1 – Les Epîtres au roi de Danemark, au roi de Suède et à l’impératrice de Russie. (G.A.) - 

 2 – Catherine demandait la libre navigation de la mer Noire l’indépendance des Tartares, une amnistie pour les Grecs, et pour elle la cession d’Azof, et le séquestre entre ses mains, pendant vingt-cinq ans, de la Moldavie et de la Valachie. L’Autriche, alarmée de ces prétentions, conclut alors (6 juillet) un traité d’alliance avec la Porte ; mais elle ne fournit jamais aux Turcs les secours qu’elle s’était engagée à leur donner. (G.A.)

 

 

 

81 - DE L’IMPERATRICE.

 

Le 24 Mai/4 Juin.

 

 

         Monsieur, si vous vous faites porter en litière à Taganrock, comme votre lettre du 6 de mai me l’annoncé, vous ne pourrez éviter Pétersbourg.
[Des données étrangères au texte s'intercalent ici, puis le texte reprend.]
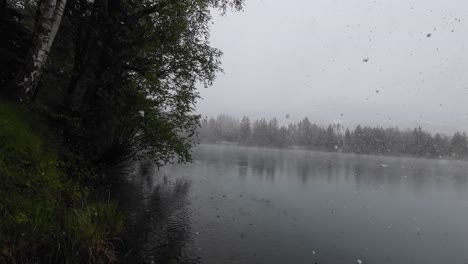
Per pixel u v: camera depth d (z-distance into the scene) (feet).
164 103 37.65
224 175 54.34
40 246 12.71
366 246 23.13
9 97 19.13
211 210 28.48
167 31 34.86
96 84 28.22
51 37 20.72
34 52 19.81
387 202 41.73
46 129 21.25
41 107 20.77
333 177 64.95
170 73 38.96
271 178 55.88
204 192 36.76
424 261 21.17
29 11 33.96
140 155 41.09
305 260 19.26
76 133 24.95
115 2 29.35
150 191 33.47
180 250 18.43
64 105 25.52
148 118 36.73
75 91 27.61
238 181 48.57
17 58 21.93
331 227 27.22
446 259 21.76
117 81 30.12
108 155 35.88
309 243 22.39
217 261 17.65
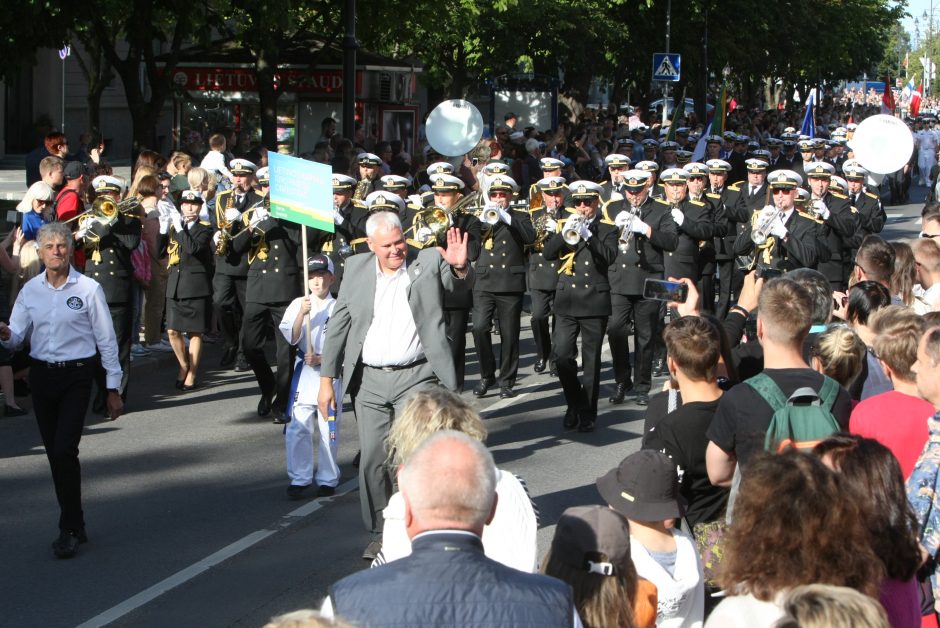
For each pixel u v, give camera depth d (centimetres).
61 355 723
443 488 326
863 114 5862
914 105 4634
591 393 1012
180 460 923
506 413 1085
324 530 761
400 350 698
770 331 500
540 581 323
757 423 477
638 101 4166
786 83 5691
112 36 2006
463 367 1075
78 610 628
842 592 292
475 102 3903
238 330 1259
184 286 1154
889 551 379
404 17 2109
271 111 1997
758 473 354
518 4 2744
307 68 2166
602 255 1006
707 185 1452
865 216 1388
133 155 1752
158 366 1280
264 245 1060
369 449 702
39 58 3400
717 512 514
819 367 568
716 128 2344
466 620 312
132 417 1060
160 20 1883
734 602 347
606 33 3111
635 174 1095
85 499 821
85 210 1148
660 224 1172
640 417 1075
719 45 3781
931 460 449
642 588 377
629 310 1118
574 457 932
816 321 598
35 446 959
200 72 2212
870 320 569
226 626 607
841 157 2442
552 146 2066
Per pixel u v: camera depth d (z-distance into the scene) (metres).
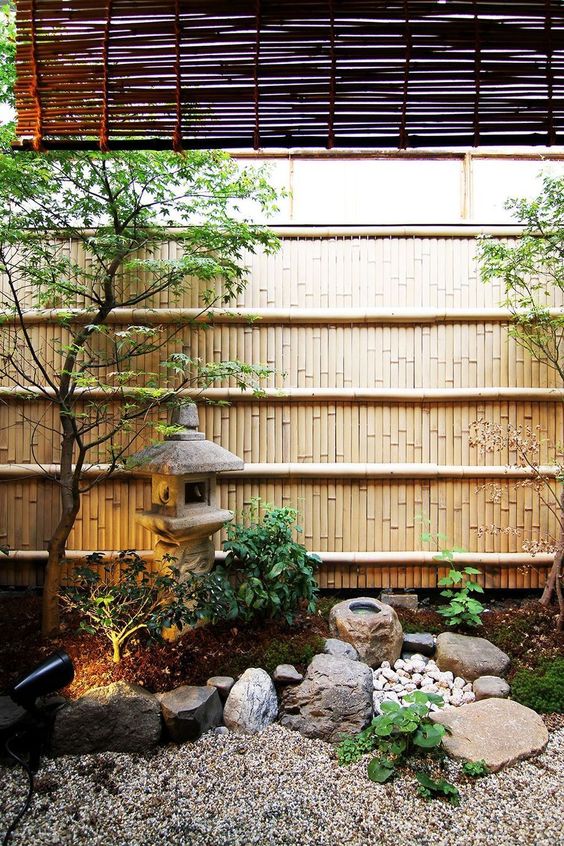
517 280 2.80
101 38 1.00
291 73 0.98
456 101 0.98
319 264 3.13
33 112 1.02
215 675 2.27
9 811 1.67
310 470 3.09
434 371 3.13
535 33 0.96
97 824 1.63
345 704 2.07
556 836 1.58
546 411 3.13
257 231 2.60
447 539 3.15
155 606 2.41
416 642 2.68
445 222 3.10
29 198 2.36
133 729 1.96
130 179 2.39
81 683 2.18
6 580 3.16
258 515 3.12
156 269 2.71
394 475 3.11
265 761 1.92
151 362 3.09
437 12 0.96
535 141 0.99
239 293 2.88
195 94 1.00
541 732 2.02
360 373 3.13
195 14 0.98
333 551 3.14
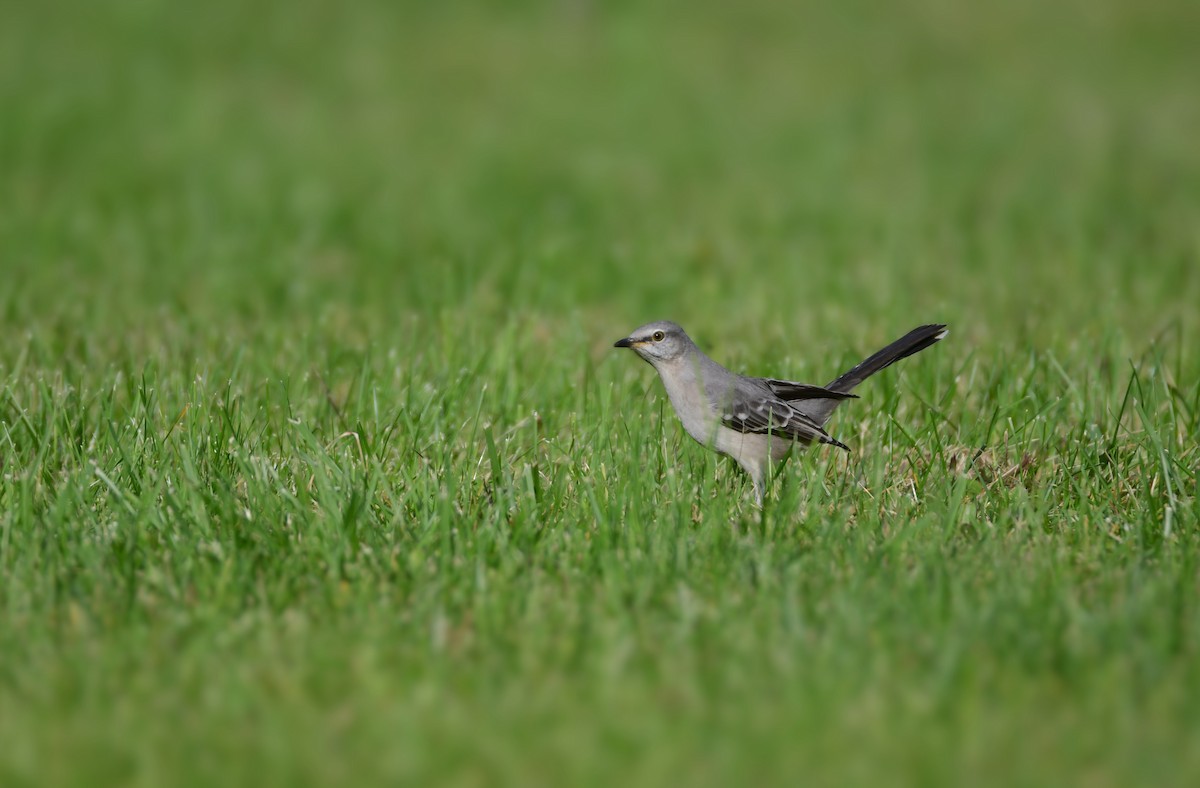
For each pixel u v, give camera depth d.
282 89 41.97
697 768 7.26
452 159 32.56
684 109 40.25
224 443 11.48
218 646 8.42
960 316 17.09
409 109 39.59
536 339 16.34
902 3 58.41
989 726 7.55
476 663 8.30
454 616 8.86
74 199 26.23
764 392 11.55
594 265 21.08
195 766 7.27
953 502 10.28
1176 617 8.52
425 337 15.82
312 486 10.99
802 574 9.38
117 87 40.69
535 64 47.09
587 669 8.20
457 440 12.23
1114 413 12.81
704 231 24.50
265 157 31.88
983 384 13.95
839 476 11.52
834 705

Je ne sais si l’air de ma cour vous conviendrait, et si huit mois d’hiver vous rendraient la santé. Il est vrai que, si vous aimez à être au lit, le froid vous en fournirait un prétexte spécieux ; mais vous n’auriez nul besoin de prétexte : vous ne seriez point gêné, je vous assure, et j’ose dire qu’il n’y a guère d’endroits où on le soit moins. A l’égard des billets de confession, nous en ignorons jusqu’au nom. Nous compterions pour un ennui mortel de parler de ces disputes rebattues, et sur lesquelles on prescrit le silence par édit dans d’autres pays. Nous laissons volontiers croire à chacun ce qui lui plaît. Tous les Chinois de bonne compagnie planteraient là le roi de la Chine et ses vers, pour se rendre à Nipchou, si vous y veniez, et ils ne feraient que leur devoir en rendant hommage au premier lettré de notre siècle.

 

         Le croiriez-vous, monsieur ? Mes voisins orientaux, tels que vous les décrivez, sont les meilleurs voisins possibles ; je l’ai toujours dit, et la guerre présente m’a confirmée dans cette opinion.

 

         J’attends, avec une impatience que je n’ai que pour vos ouvrages, le quatrième et le cinquième tome des Questions sur l’Encyclopédie. Je vous en remercie d’avance. Continuez, je vous prie, à m’envoyer vos excellentes productions, et battons Moustapha. Les croquignoles que vous lui donnez devraient le rendre sage ; il en est temps.

 

         Je vous ai mandé, dans ma précédente, qu’il y a apparence que mon résident est relâché. Les princes et les républiques chrétiennes sont eux-mêmes la cause des affronts que leurs ambassadeurs essuient à Constantinople ; ils en font trop accroire à ces barbus ; se montrer ou intrigants ou rampants n’est pas le moyen de se faire estimer. Voilà la règle à peu près que l’Europe a suivie, et c’est aussi ce qui a gâté ces barbares. Le roi Guillaume d’Angleterre disait qu’il n’y a point d’honneur à garder avec les Turcs.

 

         Les Italiens ont traité leurs prisonniers de guerre avec dureté, mais ils ont donné l’exemple de la souplesse envers la Porte.

 

         Les nouvelles d’Ali-Bey portent qu’il fait des progrès en Syrie, et qui alarment d’autant plus le sultan qu’il n’a que peu de troupes à lui opposer.

 

         Je connais le manifeste in-4° dont vous me parlez. Le duc de Choiseul, qui n’était pas prévenu en notre faveur, l’avait fait supprimer à cause de son absurdité, et des calomnies ridicules qu’il contenait : vous pouvez juger par là du mérite de la pièce. Les cruautés qu’on y reproche à mes troupes sont des mensonges pitoyables. C’est aux Turcs qu’il faut demander des nouvelles de l’humanité des troupes russes pendant cette guerre. La populace même de Constantinople et tout l’empire turc en ont été si affectés, qu’ils attribuent toutes nos victoires à la bénédiction du ciel, obtenue par l’humanité avec laquelle on en a usé avec eux en toute occasion.

 

         D’ailleurs ce n’est pas aux brigands de Pologne à parler sur cette matière : ce sont eux qui commettent tous les jours des férocités épouvantables envers tous ceux qui ne se joignent pas à leur clique pour piller et brûler leur propre pays.

 

         Vous voudrez bien, monsieur, que je vous remercie particulièrement pour le ton d’amitié et d’intérêt qui règne en général dans votre dernière lettre. J’en suis bien reconnaissante, et véritablement touchée. Continuez-moi votre amitié, et soyez assuré que la mienne vous est sincèrement acquise. Caterine.